作…デビ・グリオリ 訳…若林千鶴『NIGHT SHIFT よるなんて…』
一日中疲れている。
自分が自分でなくなっていく。
とても苦しくて不安なのに、この感覚について周りの人へ言葉で説明出来ない。
どうして良いのか分からない。
自分の心の奥にある暗闇が怖い…。
これは、そんなうつ病を実際に経験した作者がうつ病の世界を表現した絵本。
一言で「うつ病」と言ってもその症状は千差万別なわけですが、うつ病を抱えている人の気持ちを少しでも想像したい時の参考になりそうです。

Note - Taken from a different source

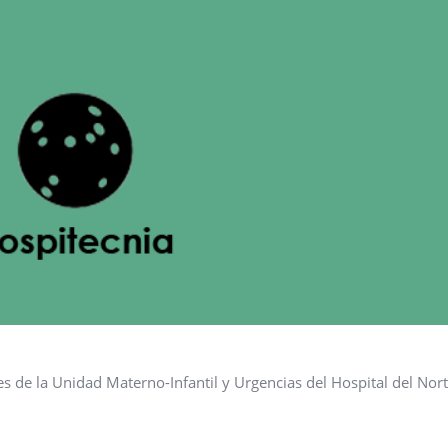
s de la Unidad Materno-Infantil y Urgencias del Hospital del Nort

この絵本では、うつ病を「闇」と「ドラゴン」という形で表しています。
主人公はその闇からもドラゴンからも逃げきれません。
やがて、ドラゴンをやっつけられない自分の無力さを受け入れます。
すると真っ黒でも真っ白でもない羽根を見つけます。
その羽根を見つけてからは、少し気持ちが楽になった様子。
訳者も巻末でおっしゃっている通り、この絵本の表紙を見てみると、原題の「NIGHT SHIFT」の「NIGHT」の「I」が、主人公が見つけた羽根の形になっているのが素敵です。
「I」は主人公自身のこと。
うつ病のせいで自分を見失いそうになっていた主人公が、ほんの少しかもしれませんが自分を取り戻したということなのかもしれませんね…。